My advice to anyone with half a brain and/or a serious grounding in Hollywood lore is to watch Mank for its gorgeous images, but turn the sound down.

Director David Fincher seems to be attempting to compensate for his father’s bush-league screenplay by packaging it as a studio era product, all full of “hard sell” and obviousness so as to reach the farmers in the cheap seats. That the film has something like 80% positive reviews on Rotten Tomatoes is to me evidence of Rotten Education. The irony of celebrating one of the great Hollywood screenwriters, Herman J. Mankiewicz with such a shitty screenplay seems to be lost on, like everybody, with its overly-expository dialogue and Chinese water torture of done-to-death quotations.

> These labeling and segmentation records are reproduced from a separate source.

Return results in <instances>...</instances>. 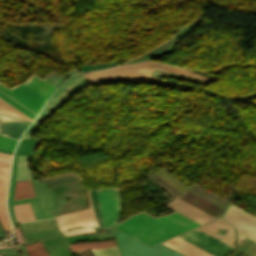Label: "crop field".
I'll return each instance as SVG.
<instances>
[{
    "instance_id": "crop-field-22",
    "label": "crop field",
    "mask_w": 256,
    "mask_h": 256,
    "mask_svg": "<svg viewBox=\"0 0 256 256\" xmlns=\"http://www.w3.org/2000/svg\"><path fill=\"white\" fill-rule=\"evenodd\" d=\"M29 256H48L41 242L25 245Z\"/></svg>"
},
{
    "instance_id": "crop-field-8",
    "label": "crop field",
    "mask_w": 256,
    "mask_h": 256,
    "mask_svg": "<svg viewBox=\"0 0 256 256\" xmlns=\"http://www.w3.org/2000/svg\"><path fill=\"white\" fill-rule=\"evenodd\" d=\"M178 237L213 256H226L233 249L197 229Z\"/></svg>"
},
{
    "instance_id": "crop-field-27",
    "label": "crop field",
    "mask_w": 256,
    "mask_h": 256,
    "mask_svg": "<svg viewBox=\"0 0 256 256\" xmlns=\"http://www.w3.org/2000/svg\"><path fill=\"white\" fill-rule=\"evenodd\" d=\"M93 231H95L94 228H86V229L66 231V232H63V233L66 234V235H71V234L87 233V232H93Z\"/></svg>"
},
{
    "instance_id": "crop-field-4",
    "label": "crop field",
    "mask_w": 256,
    "mask_h": 256,
    "mask_svg": "<svg viewBox=\"0 0 256 256\" xmlns=\"http://www.w3.org/2000/svg\"><path fill=\"white\" fill-rule=\"evenodd\" d=\"M115 232L122 256H184L161 243L150 247L116 228Z\"/></svg>"
},
{
    "instance_id": "crop-field-10",
    "label": "crop field",
    "mask_w": 256,
    "mask_h": 256,
    "mask_svg": "<svg viewBox=\"0 0 256 256\" xmlns=\"http://www.w3.org/2000/svg\"><path fill=\"white\" fill-rule=\"evenodd\" d=\"M87 197L90 208L56 217L60 230L64 231L78 226H98L92 210L89 190H87Z\"/></svg>"
},
{
    "instance_id": "crop-field-21",
    "label": "crop field",
    "mask_w": 256,
    "mask_h": 256,
    "mask_svg": "<svg viewBox=\"0 0 256 256\" xmlns=\"http://www.w3.org/2000/svg\"><path fill=\"white\" fill-rule=\"evenodd\" d=\"M16 180H31L28 170L26 157L19 156L17 162V179Z\"/></svg>"
},
{
    "instance_id": "crop-field-20",
    "label": "crop field",
    "mask_w": 256,
    "mask_h": 256,
    "mask_svg": "<svg viewBox=\"0 0 256 256\" xmlns=\"http://www.w3.org/2000/svg\"><path fill=\"white\" fill-rule=\"evenodd\" d=\"M73 251L83 250V249H93V248H103V247H113L115 243L113 240L102 241V242H88V243H76L68 245Z\"/></svg>"
},
{
    "instance_id": "crop-field-19",
    "label": "crop field",
    "mask_w": 256,
    "mask_h": 256,
    "mask_svg": "<svg viewBox=\"0 0 256 256\" xmlns=\"http://www.w3.org/2000/svg\"><path fill=\"white\" fill-rule=\"evenodd\" d=\"M17 158L18 156H14V159H13L10 184H9V192H8V200H7V206H8L9 215H10L12 224L16 223L14 213H13V208H12V197H13V190H14V184H15V167H16Z\"/></svg>"
},
{
    "instance_id": "crop-field-24",
    "label": "crop field",
    "mask_w": 256,
    "mask_h": 256,
    "mask_svg": "<svg viewBox=\"0 0 256 256\" xmlns=\"http://www.w3.org/2000/svg\"><path fill=\"white\" fill-rule=\"evenodd\" d=\"M94 253V256H120L118 248H104V249H95L91 250Z\"/></svg>"
},
{
    "instance_id": "crop-field-23",
    "label": "crop field",
    "mask_w": 256,
    "mask_h": 256,
    "mask_svg": "<svg viewBox=\"0 0 256 256\" xmlns=\"http://www.w3.org/2000/svg\"><path fill=\"white\" fill-rule=\"evenodd\" d=\"M0 107L14 117L29 120V121L32 120L26 115H24L23 113H21L20 111H18L17 109H15L14 107H12L11 105H9L8 103H6L5 101H3L1 98H0Z\"/></svg>"
},
{
    "instance_id": "crop-field-1",
    "label": "crop field",
    "mask_w": 256,
    "mask_h": 256,
    "mask_svg": "<svg viewBox=\"0 0 256 256\" xmlns=\"http://www.w3.org/2000/svg\"><path fill=\"white\" fill-rule=\"evenodd\" d=\"M198 225L200 224L177 212L155 219L142 212L115 226L139 240L153 245Z\"/></svg>"
},
{
    "instance_id": "crop-field-7",
    "label": "crop field",
    "mask_w": 256,
    "mask_h": 256,
    "mask_svg": "<svg viewBox=\"0 0 256 256\" xmlns=\"http://www.w3.org/2000/svg\"><path fill=\"white\" fill-rule=\"evenodd\" d=\"M103 227L115 224L121 210L116 188L97 190Z\"/></svg>"
},
{
    "instance_id": "crop-field-6",
    "label": "crop field",
    "mask_w": 256,
    "mask_h": 256,
    "mask_svg": "<svg viewBox=\"0 0 256 256\" xmlns=\"http://www.w3.org/2000/svg\"><path fill=\"white\" fill-rule=\"evenodd\" d=\"M223 217L237 230L238 244L246 236L256 242V217L232 205Z\"/></svg>"
},
{
    "instance_id": "crop-field-2",
    "label": "crop field",
    "mask_w": 256,
    "mask_h": 256,
    "mask_svg": "<svg viewBox=\"0 0 256 256\" xmlns=\"http://www.w3.org/2000/svg\"><path fill=\"white\" fill-rule=\"evenodd\" d=\"M155 69L190 76L194 78L204 79L208 81L213 80L210 78H205L201 75H198L196 73L190 72L182 68L162 64L160 62L155 61H144L140 63L122 65L111 69L86 73L85 76L87 77L90 84L129 81H151L174 84L149 76Z\"/></svg>"
},
{
    "instance_id": "crop-field-12",
    "label": "crop field",
    "mask_w": 256,
    "mask_h": 256,
    "mask_svg": "<svg viewBox=\"0 0 256 256\" xmlns=\"http://www.w3.org/2000/svg\"><path fill=\"white\" fill-rule=\"evenodd\" d=\"M165 205H168V206L174 208L176 211L188 216L189 218H191L201 224L215 219L214 217L196 209L195 207H193L177 198Z\"/></svg>"
},
{
    "instance_id": "crop-field-9",
    "label": "crop field",
    "mask_w": 256,
    "mask_h": 256,
    "mask_svg": "<svg viewBox=\"0 0 256 256\" xmlns=\"http://www.w3.org/2000/svg\"><path fill=\"white\" fill-rule=\"evenodd\" d=\"M37 197L25 200L13 201V204L30 202L36 219L53 217L51 214L52 196L45 184L38 180L31 181Z\"/></svg>"
},
{
    "instance_id": "crop-field-28",
    "label": "crop field",
    "mask_w": 256,
    "mask_h": 256,
    "mask_svg": "<svg viewBox=\"0 0 256 256\" xmlns=\"http://www.w3.org/2000/svg\"><path fill=\"white\" fill-rule=\"evenodd\" d=\"M11 156H12V155H10V154H6V153H1V152H0V162H1V163L10 164Z\"/></svg>"
},
{
    "instance_id": "crop-field-11",
    "label": "crop field",
    "mask_w": 256,
    "mask_h": 256,
    "mask_svg": "<svg viewBox=\"0 0 256 256\" xmlns=\"http://www.w3.org/2000/svg\"><path fill=\"white\" fill-rule=\"evenodd\" d=\"M9 169L10 165L0 163V223L2 224L4 230L11 229L5 206Z\"/></svg>"
},
{
    "instance_id": "crop-field-3",
    "label": "crop field",
    "mask_w": 256,
    "mask_h": 256,
    "mask_svg": "<svg viewBox=\"0 0 256 256\" xmlns=\"http://www.w3.org/2000/svg\"><path fill=\"white\" fill-rule=\"evenodd\" d=\"M24 84L47 99L57 87L46 79L41 80L33 75ZM25 85L20 83L8 89L0 83V90L34 113L38 114L47 99L40 96Z\"/></svg>"
},
{
    "instance_id": "crop-field-15",
    "label": "crop field",
    "mask_w": 256,
    "mask_h": 256,
    "mask_svg": "<svg viewBox=\"0 0 256 256\" xmlns=\"http://www.w3.org/2000/svg\"><path fill=\"white\" fill-rule=\"evenodd\" d=\"M180 238V237H179ZM177 237L162 242L163 244L173 248L174 250L186 255V256H211L206 252L192 246L191 244L179 239Z\"/></svg>"
},
{
    "instance_id": "crop-field-17",
    "label": "crop field",
    "mask_w": 256,
    "mask_h": 256,
    "mask_svg": "<svg viewBox=\"0 0 256 256\" xmlns=\"http://www.w3.org/2000/svg\"><path fill=\"white\" fill-rule=\"evenodd\" d=\"M36 196L30 181H16L13 200Z\"/></svg>"
},
{
    "instance_id": "crop-field-13",
    "label": "crop field",
    "mask_w": 256,
    "mask_h": 256,
    "mask_svg": "<svg viewBox=\"0 0 256 256\" xmlns=\"http://www.w3.org/2000/svg\"><path fill=\"white\" fill-rule=\"evenodd\" d=\"M28 125L29 122L0 115V134L2 135L18 139L21 132L25 131Z\"/></svg>"
},
{
    "instance_id": "crop-field-16",
    "label": "crop field",
    "mask_w": 256,
    "mask_h": 256,
    "mask_svg": "<svg viewBox=\"0 0 256 256\" xmlns=\"http://www.w3.org/2000/svg\"><path fill=\"white\" fill-rule=\"evenodd\" d=\"M55 199L84 192L82 180L51 187Z\"/></svg>"
},
{
    "instance_id": "crop-field-26",
    "label": "crop field",
    "mask_w": 256,
    "mask_h": 256,
    "mask_svg": "<svg viewBox=\"0 0 256 256\" xmlns=\"http://www.w3.org/2000/svg\"><path fill=\"white\" fill-rule=\"evenodd\" d=\"M0 97L5 100L6 102H8L9 104H11L12 106H14L15 108H17L18 110H20L21 112H23L24 114H26L27 116H29L30 118H34L35 115H33L32 113H30L29 111H27L26 109H24L22 106H20L19 104H17L16 102H14L13 100H11L10 98H8L7 96H5L4 94H2L0 92Z\"/></svg>"
},
{
    "instance_id": "crop-field-25",
    "label": "crop field",
    "mask_w": 256,
    "mask_h": 256,
    "mask_svg": "<svg viewBox=\"0 0 256 256\" xmlns=\"http://www.w3.org/2000/svg\"><path fill=\"white\" fill-rule=\"evenodd\" d=\"M18 140L0 136V148L13 151Z\"/></svg>"
},
{
    "instance_id": "crop-field-14",
    "label": "crop field",
    "mask_w": 256,
    "mask_h": 256,
    "mask_svg": "<svg viewBox=\"0 0 256 256\" xmlns=\"http://www.w3.org/2000/svg\"><path fill=\"white\" fill-rule=\"evenodd\" d=\"M217 228L228 229L226 236L215 234ZM198 229H200L216 238H220V241L226 243L227 245H229L231 247H233V245H234V230L222 218H220L214 222H211L205 226H202Z\"/></svg>"
},
{
    "instance_id": "crop-field-5",
    "label": "crop field",
    "mask_w": 256,
    "mask_h": 256,
    "mask_svg": "<svg viewBox=\"0 0 256 256\" xmlns=\"http://www.w3.org/2000/svg\"><path fill=\"white\" fill-rule=\"evenodd\" d=\"M88 84L86 77L83 75H76L71 79L67 80L62 86L58 88V90L54 93V95L47 102L41 113L29 127V129L23 134L22 138L31 137L33 132L36 130L38 125L45 120L65 99H67L72 93H74L80 87ZM79 85V86H78ZM78 86V87H76ZM73 89L67 96L61 99L68 91ZM61 99V100H60Z\"/></svg>"
},
{
    "instance_id": "crop-field-18",
    "label": "crop field",
    "mask_w": 256,
    "mask_h": 256,
    "mask_svg": "<svg viewBox=\"0 0 256 256\" xmlns=\"http://www.w3.org/2000/svg\"><path fill=\"white\" fill-rule=\"evenodd\" d=\"M17 222L35 219L29 203L13 205Z\"/></svg>"
}]
</instances>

The opening beats of the film are like an Algonquin Roundtable Circle Jerk: “How do you do, Mr. George S. Kaufman? I guess YOU’ll want to step out of those wet things and into a dry martini!” I’m seeing whole articles on the internet about the casting of Orson Welles. Haven’t, like 70,000 dudes played Orson Welles in as many masturbatory movies about the making of Citizen Kane? Seems like it. (I happen to concur that it’s one of the greatest movies of all time, but I don’t want to listen to a broken record about it). And all these faux Hawksian performances, as though this were a community theatre production of The Man Who Came to Dinner. Gary Oldman’s Mankiewicz is like the unearthly offspring of Faye Dunaway’s Joan Crawford and Jiminy Glick. Why don’t you go all the way to CGI and make a cartoon of it? It’s already halfway to Who Framed Roger Rabbit! Honestly, all this historical cosplay — the movie feels like a movie nerd’s Halloween party, or an audition for Disney’s new Forties World amusement park. And if Fincher’s thesis is “sympathy for the underdog” (and the screenwriter is always the underdog) why shoot it as an homage to Welles? And why use the format of Kane, which trashed Hearst? Is the idea less to celebrate the unsung hero than to hoist him on his own petard?

At any rate: writers writing movies about writers writing about writing writing about movies writers write about movie writing. It would take a Gertrude Stein to describe this narcissistic echo chamber. It’s been a while, but every so often I’d like to see a movie about the USHER at a theatre that showed Citizen Kane.